Much of Panther rhetoric is couched in Marxist-Maoist terms. One of the few national Panther leaders not in jail or in exile is Raymond Masai Hewitt, the 28-year-old ex-Marine who is Panther Minister of Education. He told TIME San Francisco Bureau Chief Jesse Birnbaum: "We know we can learn from the struggles of China, Korea and Russia. We use it as a guide to action. An ideology has to be a living thing. But the Black Panther Party is not really Maoist." Still, while they may not take all of their own inflammatory rhetoric seriously, other Americans cannot help taking them at their word.
The Panthers have tangled increasingly with police in a dozen cities, and in most cases there is the characteristic dispute over who started it. Panthers contend that cops have regularly harassed and provoked them since the early days of the movement in Oakland. Law-enforcement officials in Washington point to Panther attacks on police in Jersey City, and to the New York indictment of 22 Panthers last April for plotting to kill policemen and dynamite police stations, stores and a railroad right-of-way. Blacks note angrily that 15 of the New York suspects are being held in lieu of $100,000 bail, while four young whites arrested for actually setting dynamite charges in Manhattan office buildings last month had bail put at from $20,000 to $50,000.

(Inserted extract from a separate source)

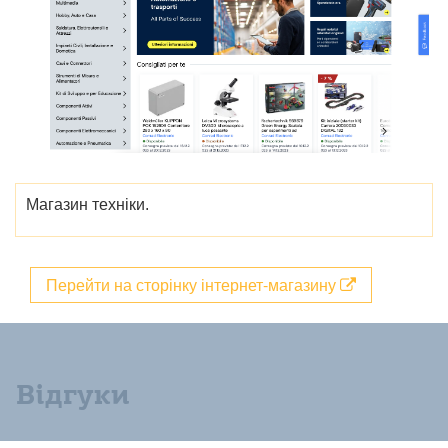
Магазин техніки.
Перейти на сторінку інтернет-магазину
Відгуки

Incipient Tragedy. Society has a duty to defend itself against private armies; there can be no argument that Panther arms caches should be broken up just like those of the Mafia or the Ku Klux Klan or the Minutemen. But because of the special history of injustice to blacks, there is incipient tragedy in the use of conventional police tactics against them. Besides, says Lou Smith, a black who heads Operation Bootstrap in Los Angeles, "the police don't use that kind of stuff on the Klan or the Minutemen. You don't find police shooting them down." It is, says Daniel Walker, head of the commission that studied police brutality at the 1968 Chicago convention, "one of those unfortunate situations in which one story is almost totally believed by the white community and another story is almost totally believed by the black community."
To most whites, violence is not justifiable; to an increasing number of blacks, it is. While there is no evidence of a police conspiracy to annihilate the Panthers, more and more blacks believe it to be so. Says Los Angeles' Lou Smith: "They're going to make every one of us Panthers." Even middle-class blacks are rallying. Edward Boyd, a New York marketing executive with a son at Yale and two younger boys at Collegiate, a fashionable Manhattan private school, admits: "I'm changing my mind and they will have my support." The growing paranoia of many police feeds on that of the Panthers. For the American white majority, the risk of an all-out police attack on the Panthers is that it will bring about precisely what it is presumably intended to forestall: creation of a large, militant force of armed, angry blacks dedicated to achieving justice at whatever cost in violence to white society--and to themselves.